Materials provided below:

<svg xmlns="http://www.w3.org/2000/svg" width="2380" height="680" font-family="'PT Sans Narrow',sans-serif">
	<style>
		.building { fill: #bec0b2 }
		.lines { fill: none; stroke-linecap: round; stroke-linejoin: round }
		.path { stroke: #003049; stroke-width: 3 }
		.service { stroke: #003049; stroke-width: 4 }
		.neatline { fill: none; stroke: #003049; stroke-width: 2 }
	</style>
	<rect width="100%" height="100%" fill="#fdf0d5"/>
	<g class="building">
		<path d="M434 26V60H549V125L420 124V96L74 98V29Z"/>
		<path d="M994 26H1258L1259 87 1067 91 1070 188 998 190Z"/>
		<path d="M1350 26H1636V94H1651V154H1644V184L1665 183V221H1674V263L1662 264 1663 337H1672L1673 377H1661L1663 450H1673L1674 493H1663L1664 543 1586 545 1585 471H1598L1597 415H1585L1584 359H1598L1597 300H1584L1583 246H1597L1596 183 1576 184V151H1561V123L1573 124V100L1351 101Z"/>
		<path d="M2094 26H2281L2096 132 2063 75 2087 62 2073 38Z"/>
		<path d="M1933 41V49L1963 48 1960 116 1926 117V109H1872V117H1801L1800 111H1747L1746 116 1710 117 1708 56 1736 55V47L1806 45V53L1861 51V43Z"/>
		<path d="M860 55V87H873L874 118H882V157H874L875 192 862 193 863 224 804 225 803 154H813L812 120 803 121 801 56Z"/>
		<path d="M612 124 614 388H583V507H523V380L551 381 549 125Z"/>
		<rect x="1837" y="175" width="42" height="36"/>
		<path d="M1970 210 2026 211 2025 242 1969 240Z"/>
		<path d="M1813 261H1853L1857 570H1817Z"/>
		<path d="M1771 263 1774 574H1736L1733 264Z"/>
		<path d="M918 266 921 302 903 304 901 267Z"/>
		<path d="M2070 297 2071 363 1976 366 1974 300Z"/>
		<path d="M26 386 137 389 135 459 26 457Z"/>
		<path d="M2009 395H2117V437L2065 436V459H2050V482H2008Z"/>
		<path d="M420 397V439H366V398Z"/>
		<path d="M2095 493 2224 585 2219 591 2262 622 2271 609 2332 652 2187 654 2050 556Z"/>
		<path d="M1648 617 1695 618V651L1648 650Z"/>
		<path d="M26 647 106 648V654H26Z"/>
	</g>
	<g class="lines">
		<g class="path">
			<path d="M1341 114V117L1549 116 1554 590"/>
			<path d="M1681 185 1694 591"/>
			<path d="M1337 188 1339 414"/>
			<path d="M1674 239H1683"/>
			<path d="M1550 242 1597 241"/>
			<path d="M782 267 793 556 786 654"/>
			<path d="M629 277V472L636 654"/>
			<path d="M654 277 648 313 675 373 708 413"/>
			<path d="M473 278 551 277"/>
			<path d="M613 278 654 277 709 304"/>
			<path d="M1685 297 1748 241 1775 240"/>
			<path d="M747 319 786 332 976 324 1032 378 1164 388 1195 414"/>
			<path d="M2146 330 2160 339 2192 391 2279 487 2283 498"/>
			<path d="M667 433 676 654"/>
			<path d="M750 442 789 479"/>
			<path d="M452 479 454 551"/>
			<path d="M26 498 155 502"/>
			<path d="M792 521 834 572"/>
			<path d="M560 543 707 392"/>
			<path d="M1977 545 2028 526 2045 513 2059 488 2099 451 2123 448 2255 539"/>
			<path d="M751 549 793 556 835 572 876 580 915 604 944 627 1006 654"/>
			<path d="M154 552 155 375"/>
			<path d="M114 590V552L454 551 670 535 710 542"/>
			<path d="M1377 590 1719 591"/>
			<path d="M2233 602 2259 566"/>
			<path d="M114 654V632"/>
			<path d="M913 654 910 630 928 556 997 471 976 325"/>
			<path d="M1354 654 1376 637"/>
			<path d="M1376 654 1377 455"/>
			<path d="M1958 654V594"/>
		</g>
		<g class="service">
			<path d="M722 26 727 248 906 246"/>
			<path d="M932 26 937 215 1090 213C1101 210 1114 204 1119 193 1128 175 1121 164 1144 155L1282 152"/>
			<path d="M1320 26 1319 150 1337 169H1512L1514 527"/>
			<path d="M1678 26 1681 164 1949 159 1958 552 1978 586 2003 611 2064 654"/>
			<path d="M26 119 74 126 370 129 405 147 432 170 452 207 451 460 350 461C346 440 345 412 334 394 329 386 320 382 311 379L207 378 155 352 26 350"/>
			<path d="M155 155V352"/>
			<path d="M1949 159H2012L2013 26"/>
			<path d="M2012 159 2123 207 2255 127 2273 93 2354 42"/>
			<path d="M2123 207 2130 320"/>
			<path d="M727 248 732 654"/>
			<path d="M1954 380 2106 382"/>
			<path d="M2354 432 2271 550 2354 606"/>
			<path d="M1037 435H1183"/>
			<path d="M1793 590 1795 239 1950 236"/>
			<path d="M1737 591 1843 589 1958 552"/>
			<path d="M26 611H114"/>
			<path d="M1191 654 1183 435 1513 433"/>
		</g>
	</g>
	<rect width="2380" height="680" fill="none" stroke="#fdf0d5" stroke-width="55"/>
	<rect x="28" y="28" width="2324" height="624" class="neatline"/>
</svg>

End of Materials provided.

Activity: For each line above that includes "lines", copy the line.

Response to this exercise:
		.lines { fill: none; stroke-linecap: round; stroke-linejoin: round }
	<g class="lines">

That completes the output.